PROBLEM DETAILS: Using the data below, set down every line from the one containing "left shoulder: (136, 172, 18)" through the one containing "left knee: (185, 725, 6)", inclusive and unchanged. Pictures are to be skipped.

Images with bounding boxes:
- Opening Delimiter -

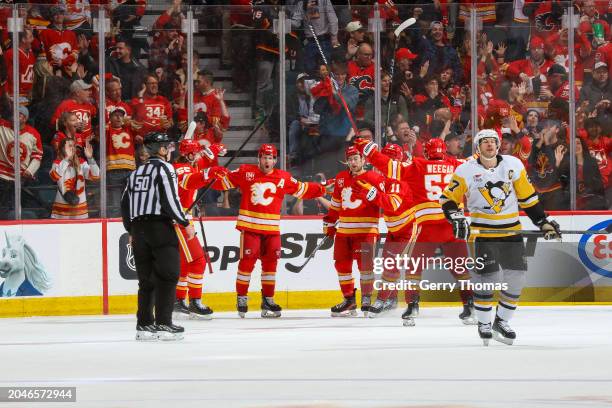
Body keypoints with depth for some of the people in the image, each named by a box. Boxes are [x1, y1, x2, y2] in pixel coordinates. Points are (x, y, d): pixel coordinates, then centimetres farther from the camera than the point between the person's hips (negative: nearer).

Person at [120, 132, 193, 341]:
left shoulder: (136, 172, 18)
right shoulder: (164, 168, -5)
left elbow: (125, 204, 19)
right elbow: (170, 199, -15)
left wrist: (132, 231, 29)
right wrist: (185, 223, -8)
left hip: (139, 228, 7)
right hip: (160, 226, -7)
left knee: (147, 279, 11)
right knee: (167, 275, -5)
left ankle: (144, 325, 9)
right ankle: (163, 324, -11)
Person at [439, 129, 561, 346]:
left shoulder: (513, 165, -1)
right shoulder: (467, 171, -7)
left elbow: (528, 196, 9)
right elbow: (448, 198, -1)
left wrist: (544, 222, 9)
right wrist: (456, 218, -18)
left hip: (511, 230, 3)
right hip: (482, 231, -3)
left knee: (516, 277, 0)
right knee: (487, 276, -12)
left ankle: (501, 321, 16)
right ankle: (483, 324, 5)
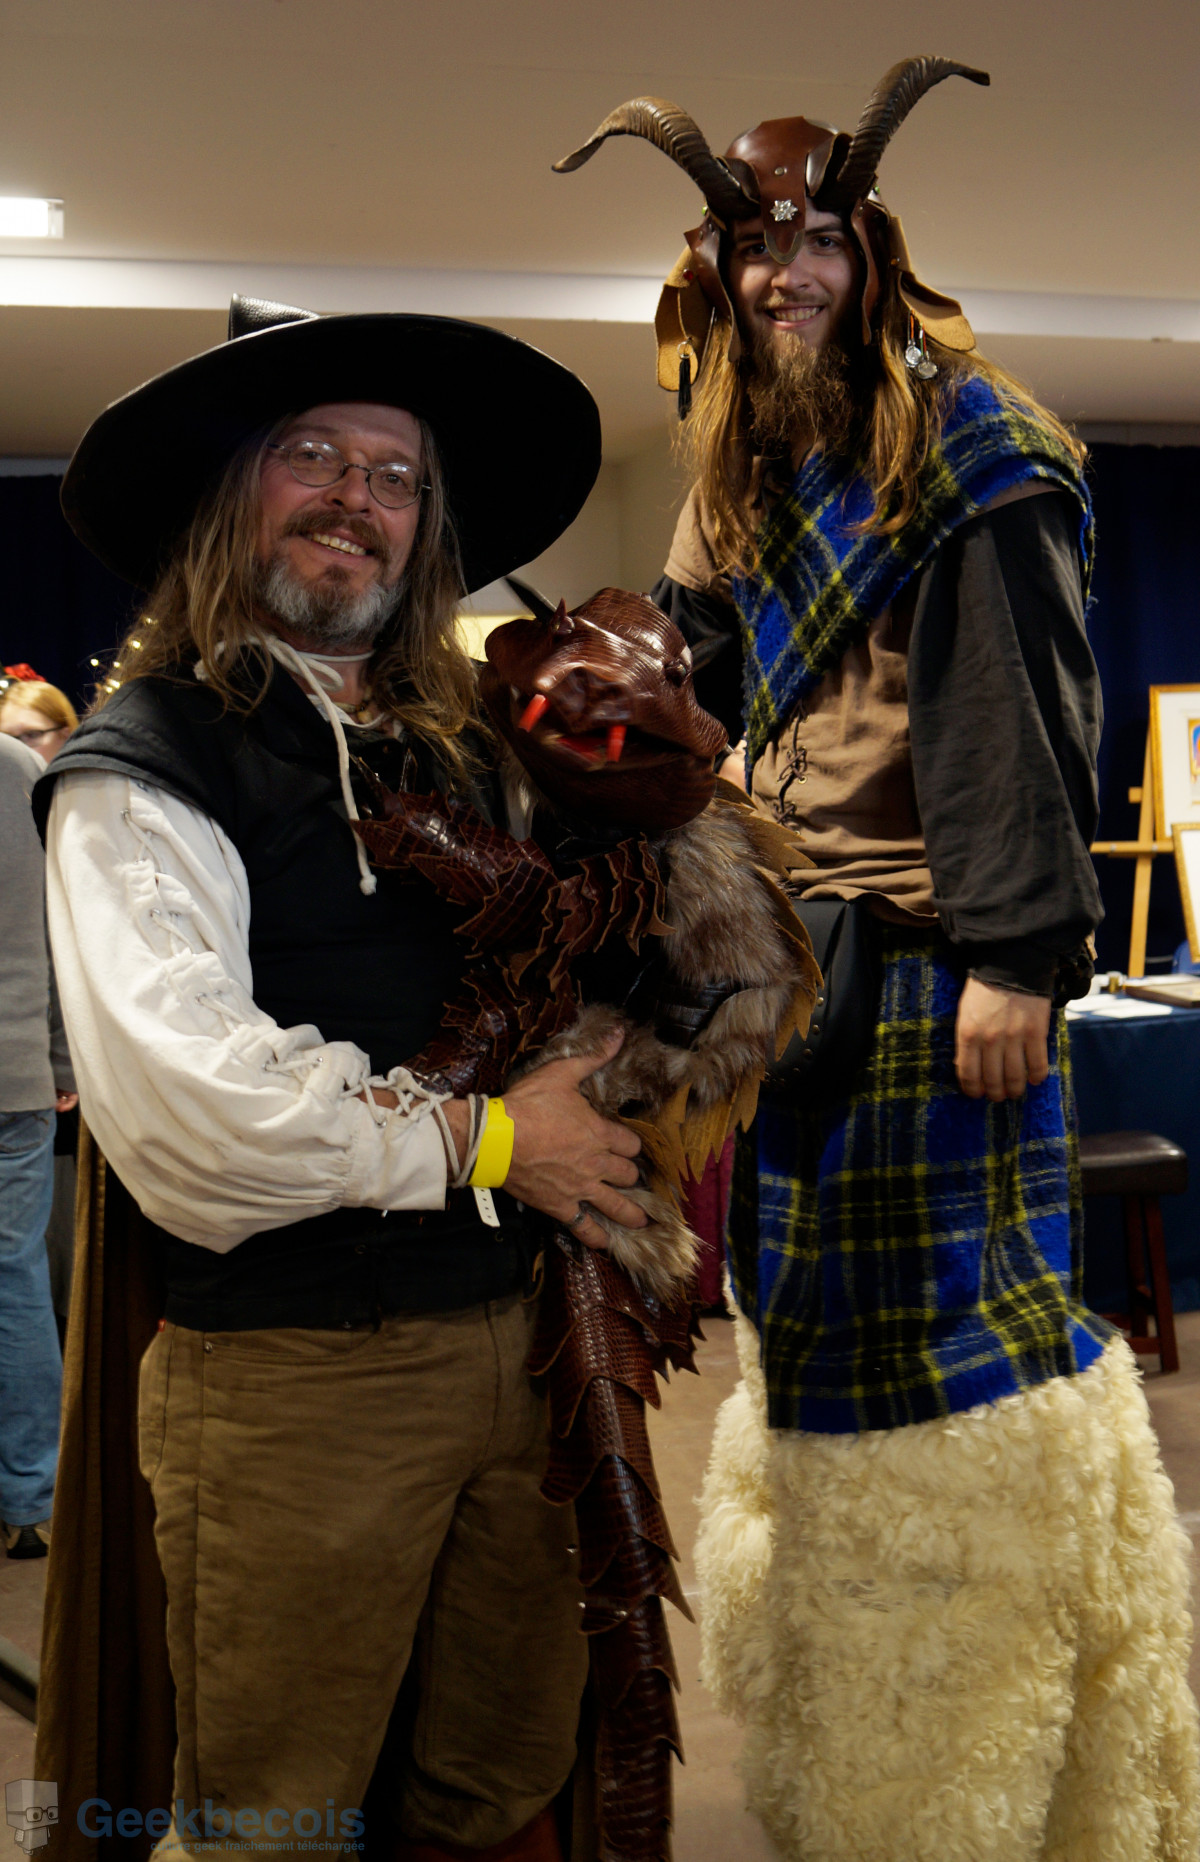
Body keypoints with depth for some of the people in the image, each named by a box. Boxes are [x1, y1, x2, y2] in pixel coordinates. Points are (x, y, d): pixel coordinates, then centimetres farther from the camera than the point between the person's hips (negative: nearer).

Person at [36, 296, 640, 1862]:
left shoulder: (465, 753, 13)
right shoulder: (143, 764, -7)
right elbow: (181, 1102, -20)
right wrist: (480, 1141, -12)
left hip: (520, 1346, 6)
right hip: (294, 1378, -6)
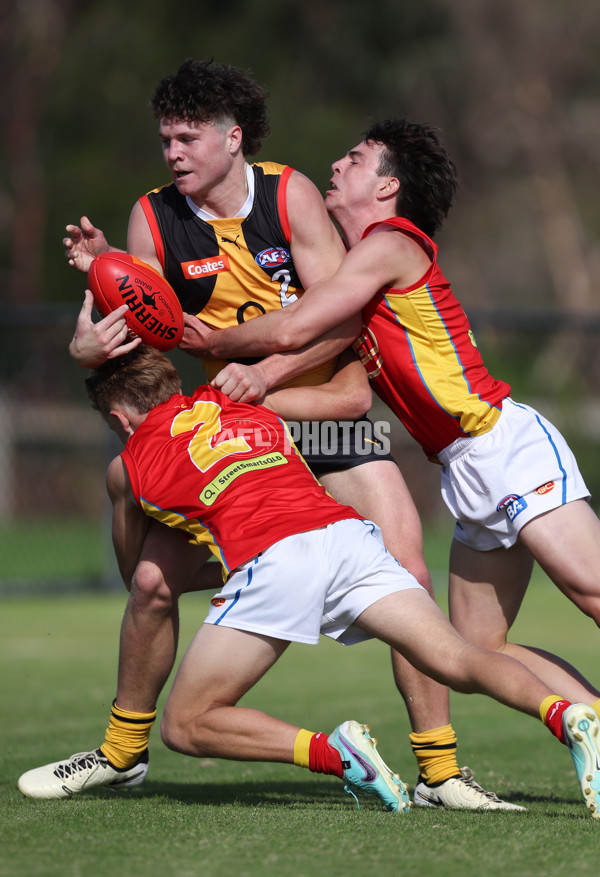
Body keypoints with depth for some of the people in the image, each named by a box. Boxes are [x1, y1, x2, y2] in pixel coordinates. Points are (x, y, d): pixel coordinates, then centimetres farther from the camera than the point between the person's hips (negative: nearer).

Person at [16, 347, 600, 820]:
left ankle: (334, 752, -14)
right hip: (348, 529, 4)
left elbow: (134, 571, 40)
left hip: (272, 559, -4)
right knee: (459, 664, -4)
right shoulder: (252, 411, 31)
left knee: (185, 725, 6)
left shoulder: (127, 466, 24)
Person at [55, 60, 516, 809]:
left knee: (406, 574, -15)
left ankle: (438, 768, -6)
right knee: (152, 578, -6)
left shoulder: (289, 194, -11)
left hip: (327, 408, -2)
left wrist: (264, 370, -27)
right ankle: (122, 750, 17)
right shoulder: (153, 219, -4)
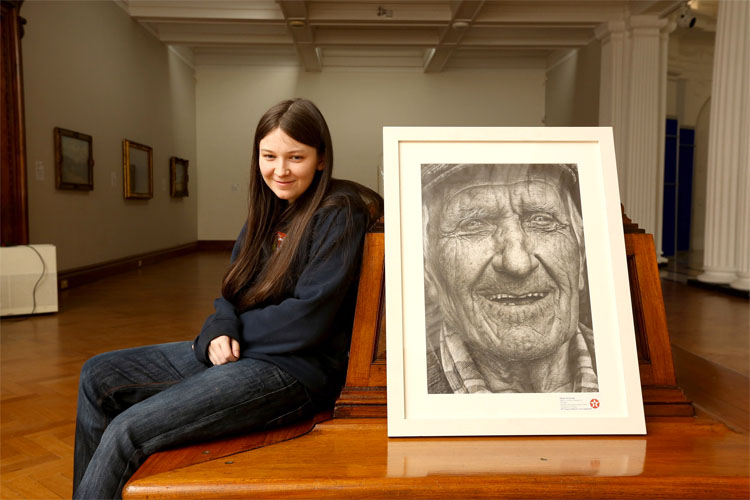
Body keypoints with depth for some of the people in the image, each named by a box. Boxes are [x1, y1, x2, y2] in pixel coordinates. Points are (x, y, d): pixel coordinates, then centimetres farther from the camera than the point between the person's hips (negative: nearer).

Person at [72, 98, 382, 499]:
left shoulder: (339, 214, -14)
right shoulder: (267, 210, 11)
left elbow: (305, 321, -19)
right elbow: (233, 291, 14)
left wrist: (231, 331, -6)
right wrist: (219, 333, -8)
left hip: (297, 367, -9)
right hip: (237, 351, 9)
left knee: (125, 432, -19)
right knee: (97, 376, 8)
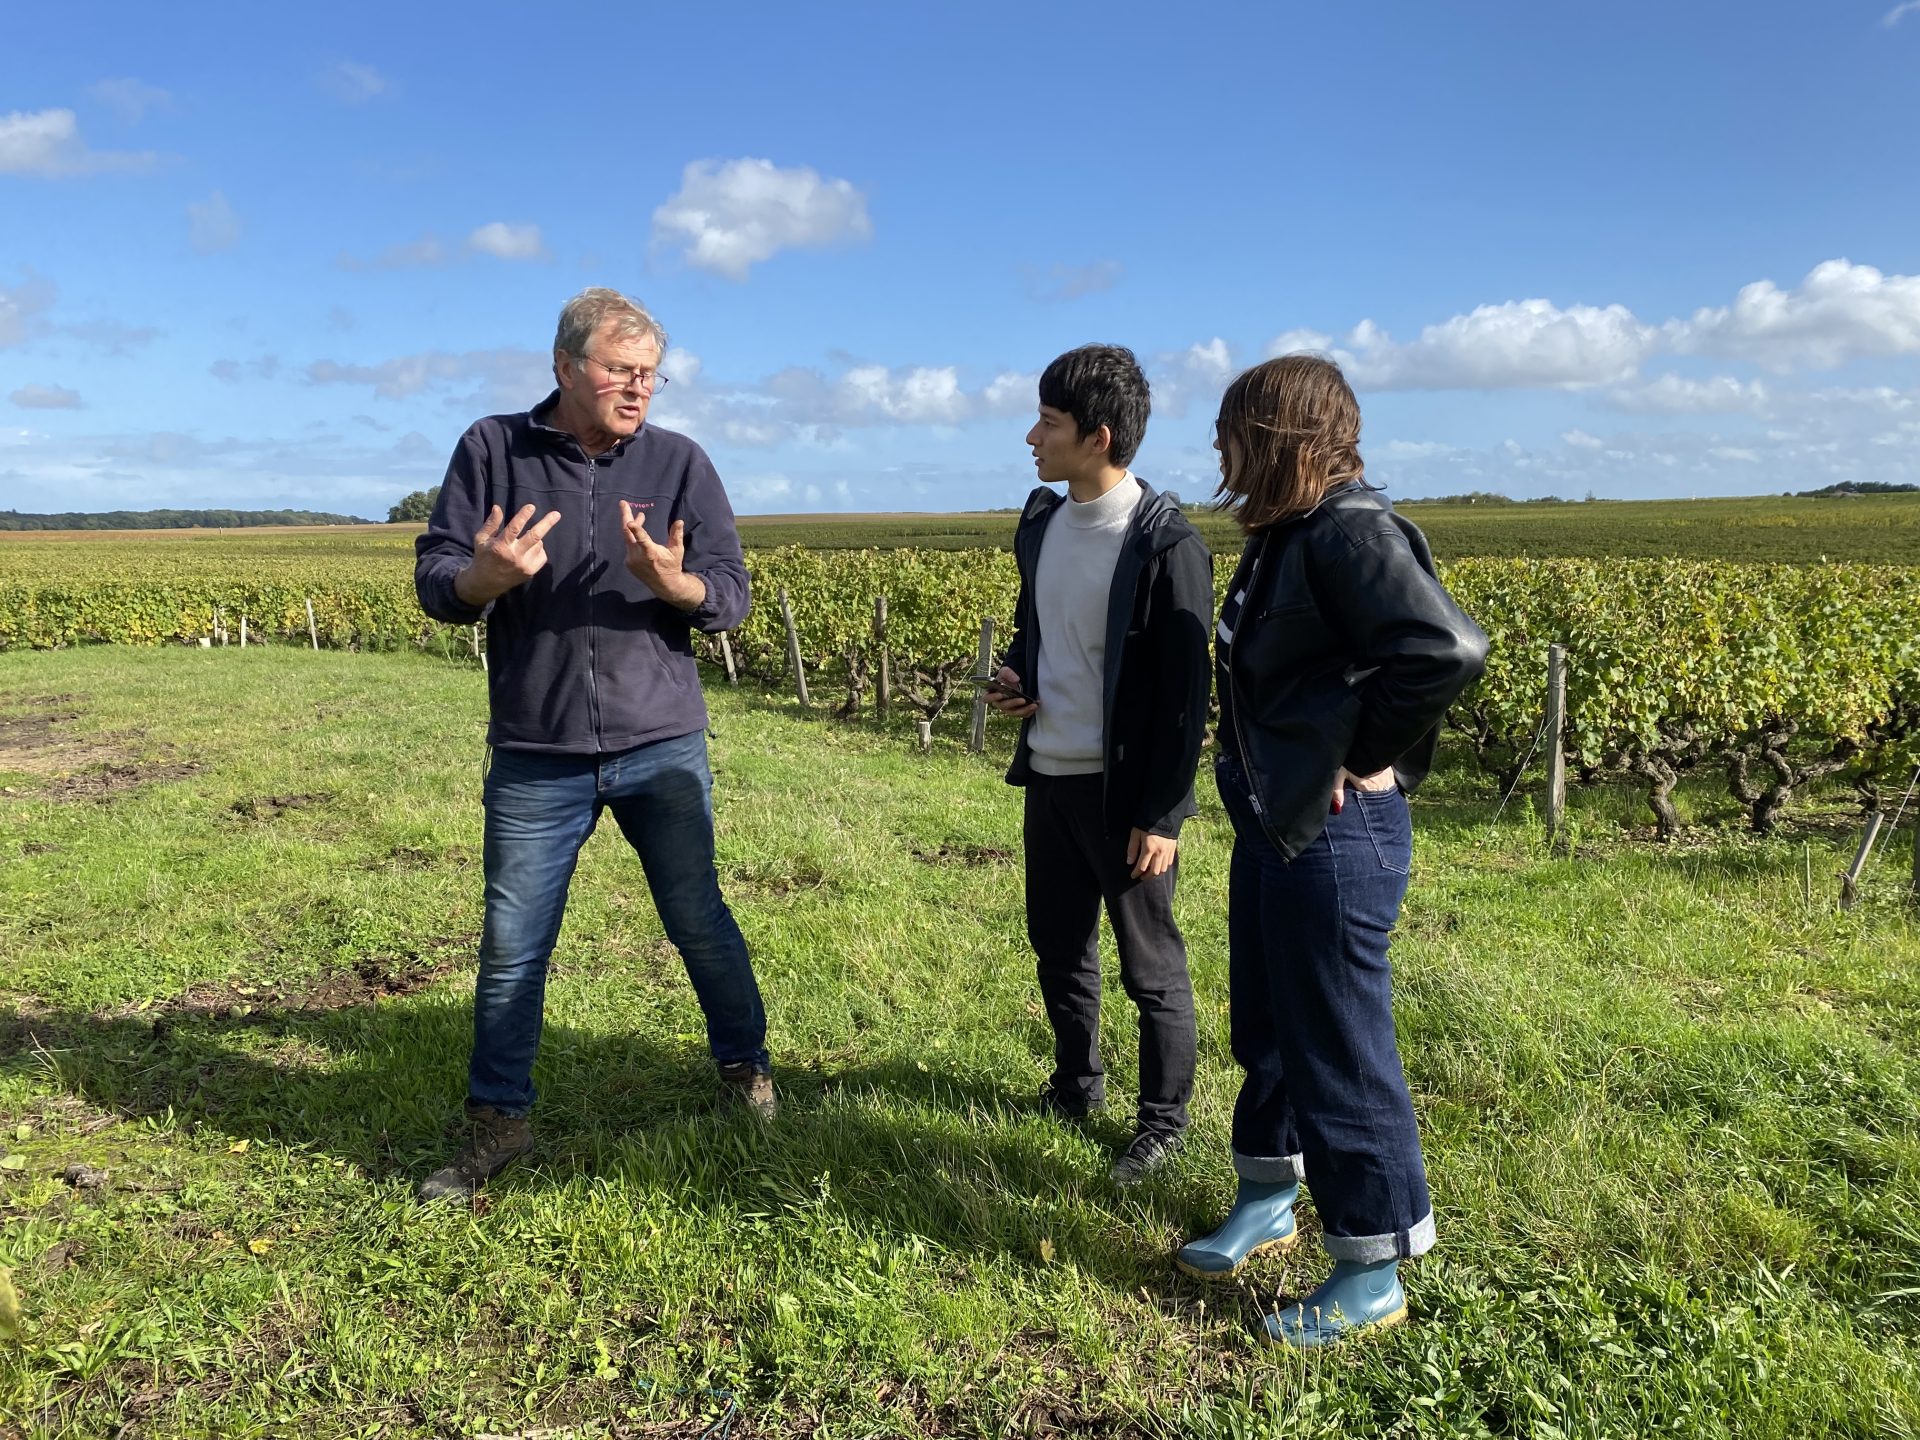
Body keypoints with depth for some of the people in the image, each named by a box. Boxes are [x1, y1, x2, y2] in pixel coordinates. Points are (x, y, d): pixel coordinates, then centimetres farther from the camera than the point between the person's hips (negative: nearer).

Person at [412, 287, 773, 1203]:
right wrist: (484, 578, -25)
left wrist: (673, 582, -25)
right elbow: (433, 580, -2)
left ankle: (744, 1062, 35)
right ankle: (498, 1124, 25)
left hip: (663, 749, 0)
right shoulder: (492, 450, 0)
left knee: (699, 921, 11)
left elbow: (732, 597, -3)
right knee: (512, 945, 8)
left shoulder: (680, 463, 1)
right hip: (535, 759, 0)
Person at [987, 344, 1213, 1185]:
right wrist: (1013, 679, 0)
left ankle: (1163, 1120, 27)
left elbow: (1184, 690, -16)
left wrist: (1163, 815, -17)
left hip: (1122, 792, -7)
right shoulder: (1041, 522, 6)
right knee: (1057, 947, 20)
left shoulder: (1163, 544, -17)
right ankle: (1077, 1086, 41)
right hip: (1048, 777, 7)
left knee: (1150, 967, 9)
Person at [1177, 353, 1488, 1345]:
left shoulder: (1350, 533, -19)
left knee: (1339, 1051, 3)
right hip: (1272, 826, 10)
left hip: (1334, 837, -10)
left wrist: (1371, 758, -21)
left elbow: (1449, 650, -32)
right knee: (1266, 1029, 22)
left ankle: (1374, 1275, 21)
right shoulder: (1285, 535, 9)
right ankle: (1267, 1205, 41)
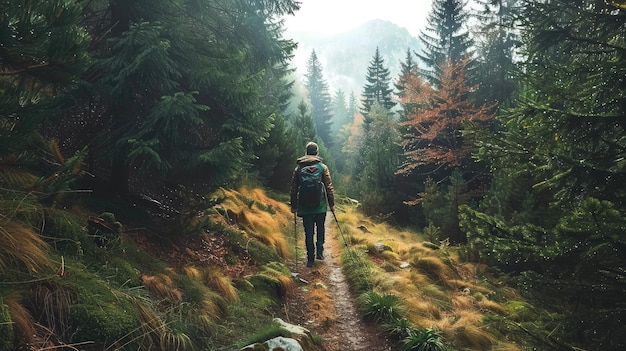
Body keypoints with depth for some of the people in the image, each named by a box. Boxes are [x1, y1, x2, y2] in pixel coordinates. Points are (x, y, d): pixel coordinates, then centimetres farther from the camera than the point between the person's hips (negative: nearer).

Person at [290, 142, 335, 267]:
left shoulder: (298, 168, 2)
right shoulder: (322, 167, -3)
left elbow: (293, 189, 5)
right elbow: (329, 187, -4)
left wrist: (294, 206, 12)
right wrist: (332, 204, 3)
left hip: (305, 207, 1)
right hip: (320, 206, -1)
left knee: (308, 232, 7)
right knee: (320, 228, 20)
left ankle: (310, 259, 9)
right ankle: (319, 251, 9)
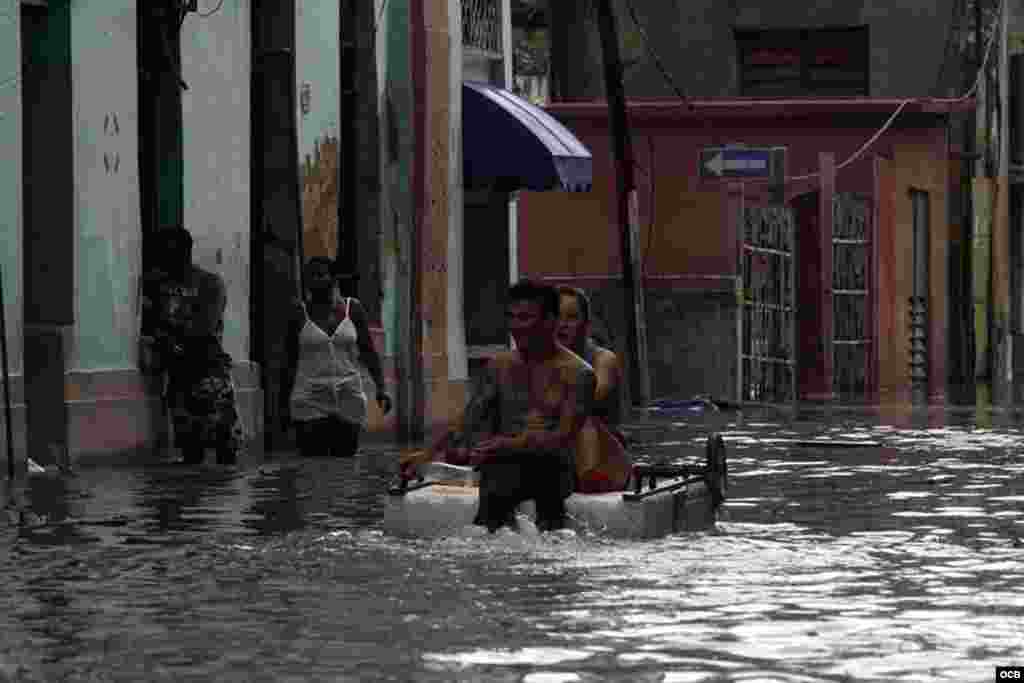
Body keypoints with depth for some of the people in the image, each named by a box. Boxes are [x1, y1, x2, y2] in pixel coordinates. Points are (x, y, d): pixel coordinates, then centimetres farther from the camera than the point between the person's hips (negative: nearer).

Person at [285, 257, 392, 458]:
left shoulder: (352, 308, 4)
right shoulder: (300, 312, 0)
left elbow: (368, 351, 5)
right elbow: (290, 359, 5)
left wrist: (381, 388, -5)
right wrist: (285, 403, 4)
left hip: (348, 401, 2)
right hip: (311, 403, -2)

- Closing Delimiter -

WRITTEN RESPONSE:
left shoulder: (136, 172, 18)
right shoulder: (164, 168, -5)
left elbow: (125, 204, 19)
right elbow: (170, 199, -15)
left wrist: (132, 231, 29)
right wrist: (185, 223, -8)
left hip: (139, 228, 7)
right hip: (160, 226, -7)
left knee: (147, 279, 11)
right knee: (167, 275, -5)
left ankle: (144, 325, 9)
right ankle: (163, 324, -11)
Person at [439, 129, 561, 346]:
left shoulder: (513, 165, -1)
right shoulder: (467, 171, -7)
left elbow: (528, 196, 9)
right elbow: (448, 198, -1)
left wrist: (544, 222, 9)
right wrist: (456, 218, -18)
left hip: (511, 230, 3)
right hip: (482, 231, -3)
left knee: (516, 277, 0)
right knee: (487, 276, -12)
left ankle: (501, 321, 16)
right ankle: (483, 324, 5)
Body keypoints with depth for some of the people in the image, each named by a box. Boxes are [x1, y1, x2, y2] in pixel coordinates. Points are (x, y, d): pixel coordinates, then centimetres farther from the camera than the point between the person's hips (negative: nearer).

Person at [36, 296, 640, 1862]:
left shoulder: (465, 753, 13)
right shoulder: (143, 764, -7)
right elbow: (181, 1102, -20)
right wrist: (480, 1141, -12)
left hip: (520, 1346, 6)
right hip: (294, 1378, -6)
Body keypoints with depth for some of the people in the image, each named by a box. Boxes are [x1, y1, x2, y2] in pixel coordinates. Points are (x, y, d): pixel coordinates, then centimetres farther from the camera than the point between the person's hips (negative: nearer).

Person at [16, 347, 600, 820]:
left ankle: (334, 752, -14)
right hip: (348, 529, 4)
left elbow: (134, 571, 40)
left hip: (272, 559, -4)
right knee: (459, 664, -4)
right shoulder: (252, 411, 31)
left knee: (185, 725, 6)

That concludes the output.